"Il «Che», buon film on the road tra Don Chisciotte e Easy Rider" da l'Unità del 20 maggio 2004
RECENSIONE "I DIARI
DELLA MOTOCICLETTA"
"Il
«Che», buon film on the road tra Don Chisciotte e Easy Rider" da l'Unità
del 20 maggio 2004
I «diari della motocicletta»,
così come Che Guevara li aveva raccolti in un libro che in italiano si intitola
LatinoAmericana (appena riedito da Feltrinelli per la modica cifra di
5 euro), erano un romanzo di formazione, l'incontro con la povertà della «Maiuscola
America», il sogno di udire prima o poi «il grido belluino del proletariato
trionfante». Insomma, la trasformazione del giovane borghesuccio argentino Ernesto
Guevara, destinato a un matrimonio d'interesse e a una sicura laurea in medicina,
nel «Che», futuro leader rivoluzionario nonché icona da sezione di partito,
da negozio di magliette, da curva di stadio. Tutto ciò che sappiamo del «Che»

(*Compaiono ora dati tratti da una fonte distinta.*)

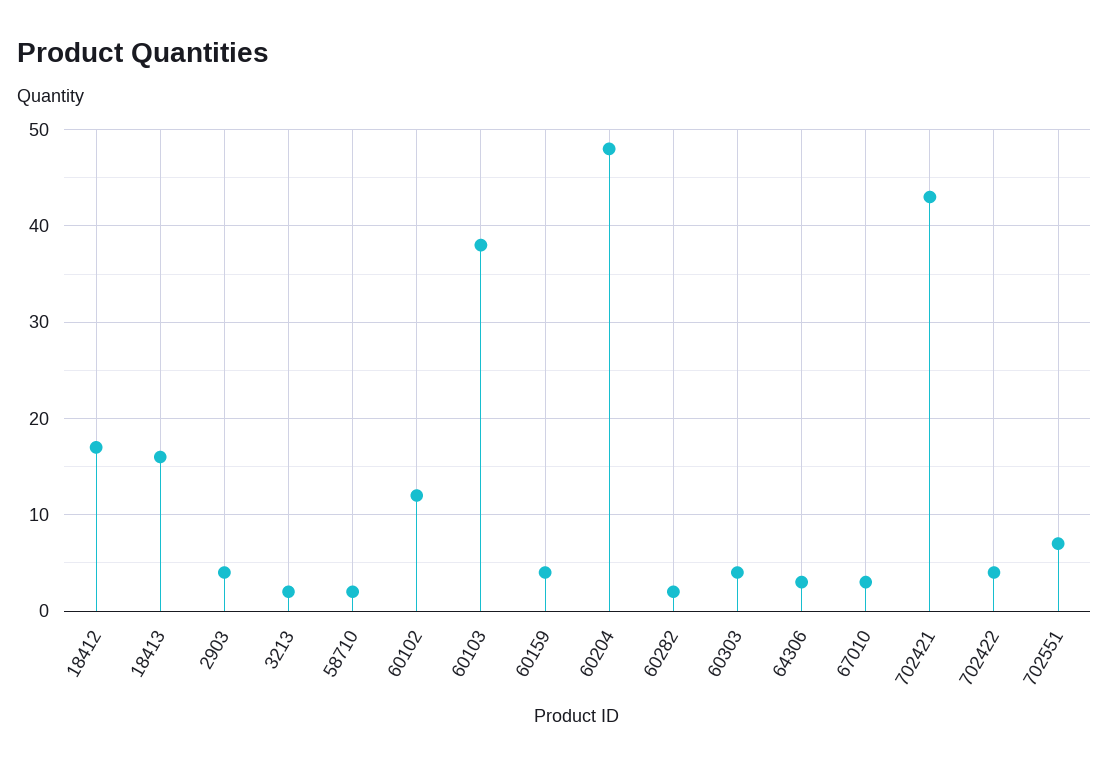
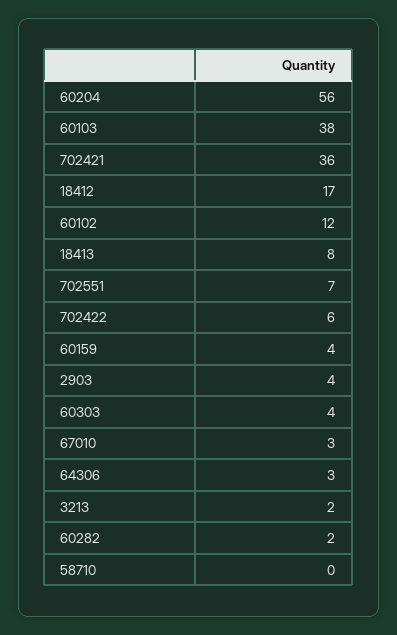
18413: 16 -> 8
58710: 2 -> 0
60204: 48 -> 56
702421: 43 -> 36
702422: 4 -> 6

- anche, come no?, la sua mutazione in santino - nasce da lì, da un viaggio
lungo tutta l'America Latina compiuto assieme all'amico Alberto Granado dal
dicembre del 1951 al luglio del 1952. Una simile storia non poteva non diventare
un film. Gianni Minà ci ha girato intorno per anni, coinvolgendo in tempi diversi
Ettore Scola e Luis Puenzo, e arrivando infine ad un produttore di lusso come
Robert Redford, che per fortuna è stato sufficientemente illuminato da assoldare
un regista sudamericano e imporre un cast ispanico («il Che non può dire okay»,
è stata la massima che ha guidato Redford: muchas gracias, Bob; per altro, con
tutti gli ispanici che ormai vivono negli Usa, potrebbe essere una scelta intelligente
anche sul piano commerciale). Il progetto è finito nelle mani del brasiliano
Walter Salles, che poteva anche distruggerlo: per fortuna lo stile pseudo-neorealista
del suo Central do Brasil ha prevalso su quello videoclipparo-neocolonialista
di Abril despedacado. Salles ha fatto un film onesto. Si è messo al servizio
degli attori (il messicano Gael Garcia Bernal è il Che, Rodrigo de la Serna
è Granado) e dei paesaggi, «sospendendo» lo stile, facendo parlare il continente.
Il risultato è un affascinante film «on the road» che mescola Easy Rider
con il Don Chisciotte (dove naturalmente il Che è il cavaliere dalla
triste figura e Granado il suo simpatico, debordante, sensuale Sancho Panza).
Ciò che manca, per la serie «vorrei ma non posso», è la nascita del leader:
non basta che Bernal, nel finale, mormori con aria mesta «c'è tanta ingiustizia
in questo mondo» per spiegare come il grazioso giovanotto visto sullo schermo
diventerà un guerriero capace di aiutare Castro in una rivoluzione. I diari
della motocicletta è un ritratto del rivoluzionario da giovane, in cui il
«giovane» finisce per mettere in ombra il «rivoluzionario». Vi regalerà comunque
due ore piacevoli (da domani è nei cinema, distribuito dalla Bim) e vi farà,
garantito, l´effetto che fanno sempre i road-movies azzeccati: l´irrefrenabile
voglia di recarvi nella più vicina agenzia di viaggi. In quanto al Che, il suo
personaggio tornerà presto sugli schermi con la grinta ben più ruvida di Benicio
del Toro in un film che sarà diretto da Steven Soderbergh; doveva dirigerlo
Terrence Malick, che purtroppo si è fatto da parte.